Не отрепетировать ли нам мои показания, не разобрать ли, что говорить, а чего не говорить?

Незачем, сказал Гринёв. На суде зададут те же вопросы, что и на следствии. Держись я прежних ответов — никаких сложностей не будет.

А вот над моим «последним словом» поработать придётся.

Это мне не понравилось.

В отличие от американского права, где заключительное слово остаётся за обвинением, советское даёт последнее слово подсудимому. Заявление должно быть коротким, я смогу его зачитать. Существенно, отметил Гринёв, сказать вот что: я сознаю, что совершил тяжкое преступление; я о нём сожалею; и я прошу суд принять во внимание, что подлинные виновники моего полёта — те, кто вырабатывает агрессивную, воинственную политику Соединённых Штатов.
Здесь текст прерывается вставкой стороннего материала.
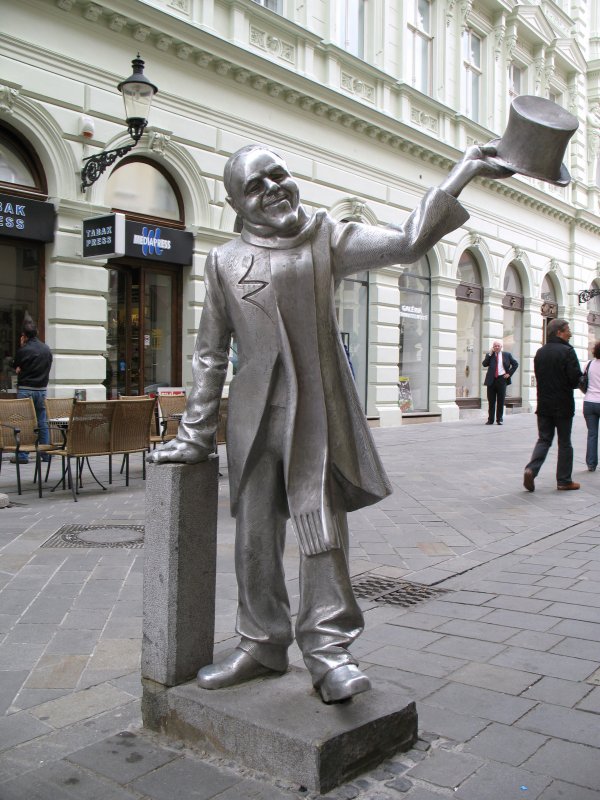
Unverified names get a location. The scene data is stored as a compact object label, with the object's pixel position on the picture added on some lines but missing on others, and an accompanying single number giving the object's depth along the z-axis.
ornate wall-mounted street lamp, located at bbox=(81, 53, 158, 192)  10.14
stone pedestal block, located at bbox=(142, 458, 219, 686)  2.80
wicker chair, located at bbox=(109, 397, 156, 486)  8.18
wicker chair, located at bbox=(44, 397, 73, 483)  8.97
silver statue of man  2.73
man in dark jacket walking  8.58
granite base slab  2.47
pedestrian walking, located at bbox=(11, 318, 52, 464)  9.82
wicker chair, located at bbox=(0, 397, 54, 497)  8.08
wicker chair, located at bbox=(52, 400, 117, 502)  7.80
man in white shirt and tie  18.41
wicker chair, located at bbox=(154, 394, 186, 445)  9.13
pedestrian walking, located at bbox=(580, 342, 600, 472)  10.23
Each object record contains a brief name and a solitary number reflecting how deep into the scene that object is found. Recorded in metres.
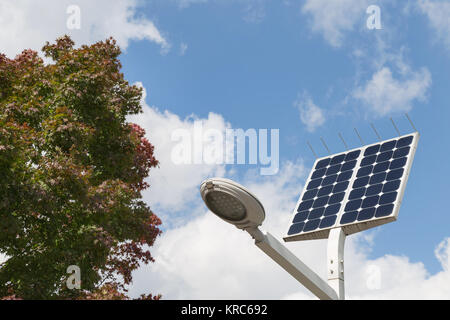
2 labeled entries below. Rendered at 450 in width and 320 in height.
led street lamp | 7.80
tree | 13.00
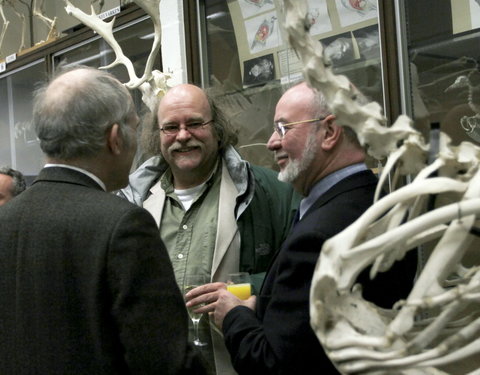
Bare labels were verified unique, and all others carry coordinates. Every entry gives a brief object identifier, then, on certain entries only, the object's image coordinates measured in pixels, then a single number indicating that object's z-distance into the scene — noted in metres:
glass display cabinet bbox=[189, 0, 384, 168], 2.67
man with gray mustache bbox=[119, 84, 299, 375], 2.15
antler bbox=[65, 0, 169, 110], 2.63
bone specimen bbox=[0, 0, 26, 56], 4.44
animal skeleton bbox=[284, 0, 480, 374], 1.04
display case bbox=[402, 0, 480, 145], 2.23
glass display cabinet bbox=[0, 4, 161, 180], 3.55
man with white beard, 1.39
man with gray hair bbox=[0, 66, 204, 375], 1.31
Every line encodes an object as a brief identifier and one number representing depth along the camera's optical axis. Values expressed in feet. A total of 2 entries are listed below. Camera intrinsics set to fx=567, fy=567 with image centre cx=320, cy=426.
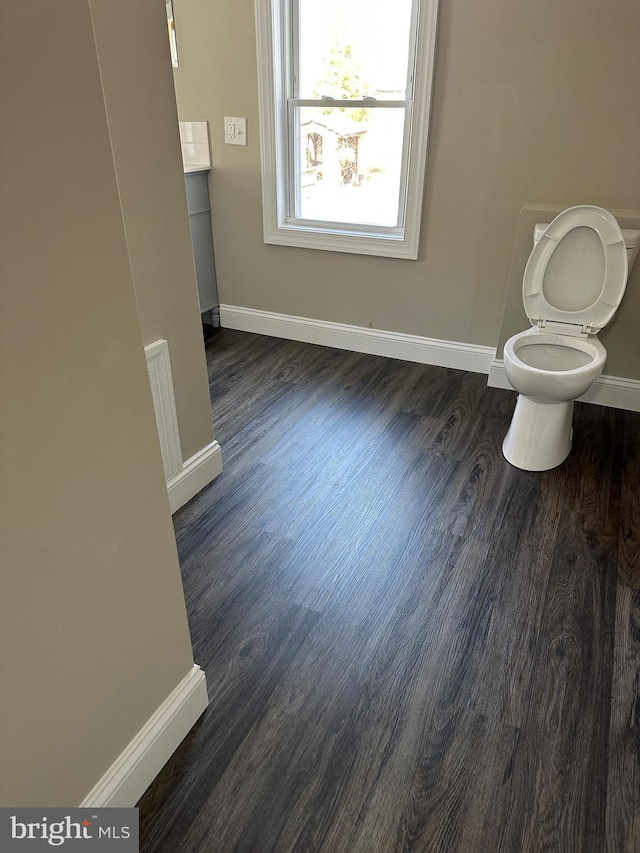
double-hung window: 8.68
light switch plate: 9.96
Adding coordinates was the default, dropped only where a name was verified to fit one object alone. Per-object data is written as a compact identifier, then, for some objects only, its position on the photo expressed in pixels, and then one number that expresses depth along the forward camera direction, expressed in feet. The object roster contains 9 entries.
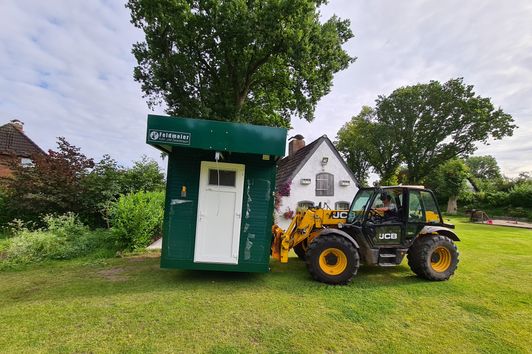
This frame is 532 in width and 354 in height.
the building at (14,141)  71.56
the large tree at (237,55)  42.96
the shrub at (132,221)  24.35
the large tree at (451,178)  96.12
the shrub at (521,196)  88.41
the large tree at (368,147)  107.55
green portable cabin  17.38
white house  52.85
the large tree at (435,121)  91.97
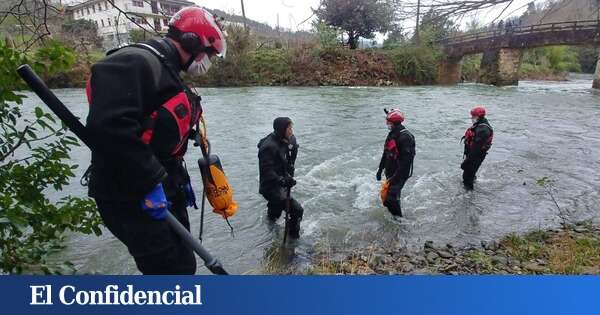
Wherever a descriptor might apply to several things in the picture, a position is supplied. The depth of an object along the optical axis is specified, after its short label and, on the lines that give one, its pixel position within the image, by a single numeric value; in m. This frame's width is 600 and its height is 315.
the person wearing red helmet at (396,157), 6.54
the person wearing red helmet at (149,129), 2.11
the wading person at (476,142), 8.04
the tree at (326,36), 33.53
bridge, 29.00
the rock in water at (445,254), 5.40
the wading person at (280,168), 5.77
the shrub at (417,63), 32.94
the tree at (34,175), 2.65
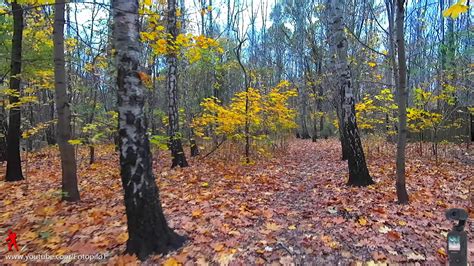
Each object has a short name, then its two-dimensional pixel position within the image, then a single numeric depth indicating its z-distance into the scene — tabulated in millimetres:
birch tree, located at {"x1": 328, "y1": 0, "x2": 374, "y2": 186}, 6758
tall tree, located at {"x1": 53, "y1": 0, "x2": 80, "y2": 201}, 6105
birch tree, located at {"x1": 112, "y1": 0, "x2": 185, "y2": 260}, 3535
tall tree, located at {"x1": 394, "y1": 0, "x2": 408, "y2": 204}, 5027
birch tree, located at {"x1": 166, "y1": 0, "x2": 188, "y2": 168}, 9758
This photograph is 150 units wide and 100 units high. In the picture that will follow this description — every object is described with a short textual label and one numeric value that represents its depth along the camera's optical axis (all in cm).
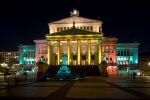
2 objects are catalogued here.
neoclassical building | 4792
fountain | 2674
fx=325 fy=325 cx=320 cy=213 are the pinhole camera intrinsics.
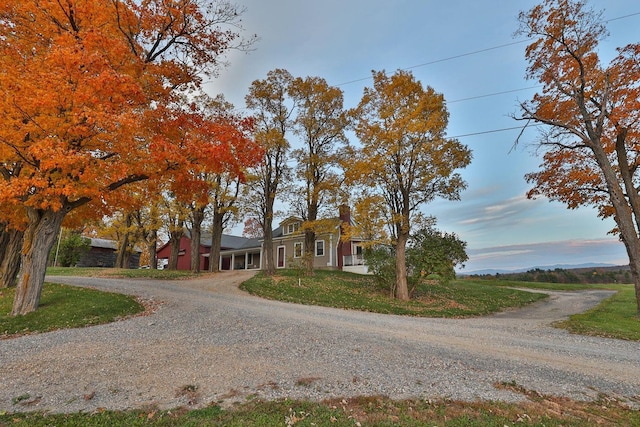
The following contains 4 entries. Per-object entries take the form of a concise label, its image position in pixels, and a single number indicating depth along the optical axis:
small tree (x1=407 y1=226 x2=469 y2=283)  14.61
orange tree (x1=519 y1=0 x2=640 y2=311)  11.11
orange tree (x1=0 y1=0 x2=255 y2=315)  6.81
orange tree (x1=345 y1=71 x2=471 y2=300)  13.27
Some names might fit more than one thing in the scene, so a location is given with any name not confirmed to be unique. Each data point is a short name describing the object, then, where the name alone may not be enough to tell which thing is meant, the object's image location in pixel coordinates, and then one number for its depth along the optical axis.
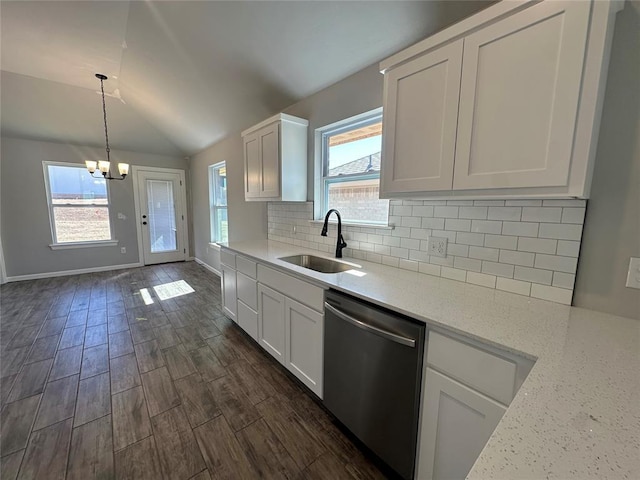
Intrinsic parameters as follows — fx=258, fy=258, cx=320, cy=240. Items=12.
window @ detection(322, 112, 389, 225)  2.12
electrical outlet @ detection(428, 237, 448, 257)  1.63
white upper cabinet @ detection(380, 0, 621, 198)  0.91
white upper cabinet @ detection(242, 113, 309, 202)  2.51
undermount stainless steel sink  2.08
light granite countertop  0.47
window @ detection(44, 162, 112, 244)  4.58
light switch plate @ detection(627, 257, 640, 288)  1.07
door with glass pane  5.45
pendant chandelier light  3.39
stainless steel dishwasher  1.16
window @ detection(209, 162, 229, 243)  4.93
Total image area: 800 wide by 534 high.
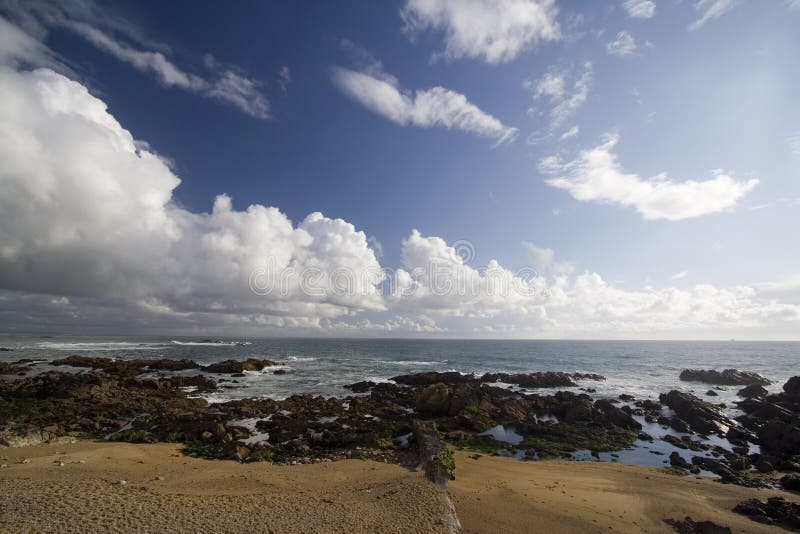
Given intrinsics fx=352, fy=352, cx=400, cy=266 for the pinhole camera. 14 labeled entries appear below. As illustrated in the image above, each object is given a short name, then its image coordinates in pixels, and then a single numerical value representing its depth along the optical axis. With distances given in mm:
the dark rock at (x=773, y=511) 15070
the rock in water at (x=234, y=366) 60609
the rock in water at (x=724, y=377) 59031
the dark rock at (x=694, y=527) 14219
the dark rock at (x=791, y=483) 18950
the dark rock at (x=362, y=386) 46906
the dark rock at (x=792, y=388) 40969
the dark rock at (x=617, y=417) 31269
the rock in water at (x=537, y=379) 53125
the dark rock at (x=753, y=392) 45625
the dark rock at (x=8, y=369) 48638
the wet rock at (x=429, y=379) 54219
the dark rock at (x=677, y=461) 22619
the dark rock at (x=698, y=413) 30812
Я ответил, что признаю совершение преступления, поскольку по закону так оно и есть; что скажу, что сожалею, если для защиты это необходимо. Но клеймить собственное правительство отказываюсь.

Это очень помогло бы делу, заметил он.

Мне было всё равно.

Как он ни доказывал, я стоял на своём.

Мне казалось, мы упускаем и другие возможности. Юрист из меня никакой, но разве нет разницы между покушением на преступление и самим преступлением?

Что я имею в виду?

Советское воздушное пространство я нарушил. Согласен. Но раз ни один из собранных мною материалов Советского Союза не покинул, виновен ли я в шпионаже?

Гринёв довод отклонил — вероятно, по вполне основательным юридическим причинам. И всё же я хотел, чтобы в заявлении это прозвучало: ничто из собранного в полёте не попало к иностранной державе, всё захвачено Советами, а значит, моим поступком никому вреда не причинено.